+++ Provided information +++

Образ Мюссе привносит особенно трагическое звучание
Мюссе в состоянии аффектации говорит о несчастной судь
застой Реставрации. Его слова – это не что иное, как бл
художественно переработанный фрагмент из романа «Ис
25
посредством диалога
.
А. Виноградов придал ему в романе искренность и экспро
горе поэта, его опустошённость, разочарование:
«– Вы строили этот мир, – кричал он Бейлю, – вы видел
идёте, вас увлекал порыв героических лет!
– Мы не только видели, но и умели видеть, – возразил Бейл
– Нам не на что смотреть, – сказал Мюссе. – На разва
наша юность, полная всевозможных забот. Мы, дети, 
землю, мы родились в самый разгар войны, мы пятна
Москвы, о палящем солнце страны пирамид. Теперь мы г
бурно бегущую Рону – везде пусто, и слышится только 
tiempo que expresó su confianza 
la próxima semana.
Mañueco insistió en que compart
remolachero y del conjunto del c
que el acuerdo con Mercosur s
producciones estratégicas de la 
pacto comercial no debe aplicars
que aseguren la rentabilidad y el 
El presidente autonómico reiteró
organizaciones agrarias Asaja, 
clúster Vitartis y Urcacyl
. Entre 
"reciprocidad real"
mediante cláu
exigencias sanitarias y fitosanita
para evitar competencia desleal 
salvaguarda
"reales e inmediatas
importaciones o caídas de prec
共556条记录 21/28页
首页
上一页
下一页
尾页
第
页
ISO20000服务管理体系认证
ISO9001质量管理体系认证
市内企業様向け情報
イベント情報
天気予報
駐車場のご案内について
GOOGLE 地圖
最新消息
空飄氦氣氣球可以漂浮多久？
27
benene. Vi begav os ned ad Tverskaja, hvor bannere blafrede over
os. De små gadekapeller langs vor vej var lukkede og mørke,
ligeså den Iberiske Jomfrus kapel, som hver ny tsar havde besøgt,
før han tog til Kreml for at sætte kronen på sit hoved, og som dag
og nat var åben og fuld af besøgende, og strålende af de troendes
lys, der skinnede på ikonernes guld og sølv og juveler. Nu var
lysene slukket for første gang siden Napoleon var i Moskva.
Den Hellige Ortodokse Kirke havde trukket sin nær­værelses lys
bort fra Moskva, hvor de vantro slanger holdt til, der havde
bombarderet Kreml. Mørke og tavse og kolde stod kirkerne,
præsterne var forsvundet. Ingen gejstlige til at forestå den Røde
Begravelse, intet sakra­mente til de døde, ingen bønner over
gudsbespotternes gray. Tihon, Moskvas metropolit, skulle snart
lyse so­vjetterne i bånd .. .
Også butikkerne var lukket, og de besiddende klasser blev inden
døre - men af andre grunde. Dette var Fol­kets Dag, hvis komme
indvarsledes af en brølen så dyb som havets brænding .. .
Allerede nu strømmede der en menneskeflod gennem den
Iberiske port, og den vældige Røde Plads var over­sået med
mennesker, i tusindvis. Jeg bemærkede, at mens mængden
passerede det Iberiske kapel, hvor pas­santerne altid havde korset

+++

#### Problem requirements:
Give back the listing above exactly as written.

#### Exercise solution:
Образ Мюссе привносит особенно трагическое звучание
Мюссе в состоянии аффектации говорит о несчастной судь
застой Реставрации. Его слова – это не что иное, как бл
художественно переработанный фрагмент из романа «Ис
25
посредством диалога
.
А. Виноградов придал ему в романе искренность и экспро
горе поэта, его опустошённость, разочарование:
«– Вы строили этот мир, – кричал он Бейлю, – вы видел
идёте, вас увлекал порыв героических лет!
– Мы не только видели, но и умели видеть, – возразил Бейл
– Нам не на что смотреть, – сказал Мюссе. – На разва
наша юность, полная всевозможных забот. Мы, дети, 
землю, мы родились в самый разгар войны, мы пятна
Москвы, о палящем солнце страны пирамид. Теперь мы г
бурно бегущую Рону – везде пусто, и слышится только 
tiempo que expresó su confianza 
la próxima semana.
Mañueco insistió en que compart
remolachero y del conjunto del c
que el acuerdo con Mercosur s
producciones estratégicas de la 
pacto comercial no debe aplicars
que aseguren la rentabilidad y el 
El presidente autonómico reiteró
organizaciones agrarias Asaja, 
clúster Vitartis y Urcacyl
. Entre 
"reciprocidad real"
mediante cláu
exigencias sanitarias y fitosanita
para evitar competencia desleal 
salvaguarda
"reales e inmediatas
importaciones o caídas de prec
共556条记录 21/28页
首页
上一页
下一页
尾页
第
页
ISO20000服务管理体系认证
ISO9001质量管理体系认证
市内企業様向け情報
イベント情報
天気予報
駐車場のご案内について
GOOGLE 地圖
最新消息
空飄氦氣氣球可以漂浮多久？
27
benene. Vi begav os ned ad Tverskaja, hvor bannere blafrede over
os. De små gadekapeller langs vor vej var lukkede og mørke,
ligeså den Iberiske Jomfrus kapel, som hver ny tsar havde besøgt,
før han tog til Kreml for at sætte kronen på sit hoved, og som dag
og nat var åben og fuld af besøgende, og strålende af de troendes
lys, der skinnede på ikonernes guld og sølv og juveler. Nu var
lysene slukket for første gang siden Napoleon var i Moskva.
Den Hellige Ortodokse Kirke havde trukket sin nær­værelses lys
bort fra Moskva, hvor de vantro slanger holdt til, der havde
bombarderet Kreml. Mørke og tavse og kolde stod kirkerne,
præsterne var forsvundet. Ingen gejstlige til at forestå den Røde
Begravelse, intet sakra­mente til de døde, ingen bønner over
gudsbespotternes gray. Tihon, Moskvas metropolit, skulle snart
lyse so­vjetterne i bånd .. .
Også butikkerne var lukket, og de besiddende klasser blev inden
døre - men af andre grunde. Dette var Fol­kets Dag, hvis komme
indvarsledes af en brølen så dyb som havets brænding .. .
Allerede nu strømmede der en menneskeflod gennem den
Iberiske port, og den vældige Røde Plads var over­sået med
mennesker, i tusindvis. Jeg bemærkede, at mens mængden
passerede det Iberiske kapel, hvor pas­santerne altid havde korset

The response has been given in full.